## DIRECTIONS
Set down the records below in full, exactly as they read.

(Stored records)
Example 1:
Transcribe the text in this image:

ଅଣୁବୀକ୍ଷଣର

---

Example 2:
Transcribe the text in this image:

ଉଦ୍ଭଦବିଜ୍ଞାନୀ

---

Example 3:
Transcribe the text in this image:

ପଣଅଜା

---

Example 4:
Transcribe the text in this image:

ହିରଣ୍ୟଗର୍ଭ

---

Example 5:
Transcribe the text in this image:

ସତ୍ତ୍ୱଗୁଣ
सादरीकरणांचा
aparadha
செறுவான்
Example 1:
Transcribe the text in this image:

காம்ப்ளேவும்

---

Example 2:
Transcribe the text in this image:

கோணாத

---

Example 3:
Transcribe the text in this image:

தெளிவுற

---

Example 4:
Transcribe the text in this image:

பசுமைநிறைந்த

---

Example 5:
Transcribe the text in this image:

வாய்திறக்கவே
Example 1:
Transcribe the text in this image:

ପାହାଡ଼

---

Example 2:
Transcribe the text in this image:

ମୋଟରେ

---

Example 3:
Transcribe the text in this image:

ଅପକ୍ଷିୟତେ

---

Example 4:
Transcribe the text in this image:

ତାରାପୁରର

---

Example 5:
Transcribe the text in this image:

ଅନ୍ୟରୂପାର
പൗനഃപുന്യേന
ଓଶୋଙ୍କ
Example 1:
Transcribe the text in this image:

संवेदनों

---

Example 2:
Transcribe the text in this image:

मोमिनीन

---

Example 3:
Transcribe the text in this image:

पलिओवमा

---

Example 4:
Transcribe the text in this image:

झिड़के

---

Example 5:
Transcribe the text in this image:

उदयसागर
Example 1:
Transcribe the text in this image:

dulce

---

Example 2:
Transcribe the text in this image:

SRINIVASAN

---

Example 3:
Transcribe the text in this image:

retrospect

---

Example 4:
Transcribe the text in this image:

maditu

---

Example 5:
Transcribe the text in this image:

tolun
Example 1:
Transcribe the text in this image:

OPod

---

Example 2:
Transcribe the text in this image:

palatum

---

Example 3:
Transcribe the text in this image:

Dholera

## RESULT
Example 1:
Transcribe the text in this image:

ଅଣୁବୀକ୍ଷଣର

---

Example 2:
Transcribe the text in this image:

ଉଦ୍ଭଦବିଜ୍ଞାନୀ

---

Example 3:
Transcribe the text in this image:

ପଣଅଜା

---

Example 4:
Transcribe the text in this image:

ହିରଣ୍ୟଗର୍ଭ

---

Example 5:
Transcribe the text in this image:

ସତ୍ତ୍ୱଗୁଣ
सादरीकरणांचा
aparadha
செறுவான்
Example 1:
Transcribe the text in this image:

காம்ப்ளேவும்

---

Example 2:
Transcribe the text in this image:

கோணாத

---

Example 3:
Transcribe the text in this image:

தெளிவுற

---

Example 4:
Transcribe the text in this image:

பசுமைநிறைந்த

---

Example 5:
Transcribe the text in this image:

வாய்திறக்கவே
Example 1:
Transcribe the text in this image:

ପାହାଡ଼

---

Example 2:
Transcribe the text in this image:

ମୋଟରେ

---

Example 3:
Transcribe the text in this image:

ଅପକ୍ଷିୟତେ

---

Example 4:
Transcribe the text in this image:

ତାରାପୁରର

---

Example 5:
Transcribe the text in this image:

ଅନ୍ୟରୂପାର
പൗനഃപുന്യേന
ଓଶୋଙ୍କ
Example 1:
Transcribe the text in this image:

संवेदनों

---

Example 2:
Transcribe the text in this image:

मोमिनीन

---

Example 3:
Transcribe the text in this image:

पलिओवमा

---

Example 4:
Transcribe the text in this image:

झिड़के

---

Example 5:
Transcribe the text in this image:

उदयसागर
Example 1:
Transcribe the text in this image:

dulce

---

Example 2:
Transcribe the text in this image:

SRINIVASAN

---

Example 3:
Transcribe the text in this image:

retrospect

---

Example 4:
Transcribe the text in this image:

maditu

---

Example 5:
Transcribe the text in this image:

tolun
Example 1:
Transcribe the text in this image:

OPod

---

Example 2:
Transcribe the text in this image:

palatum

---

Example 3:
Transcribe the text in this image:

Dholera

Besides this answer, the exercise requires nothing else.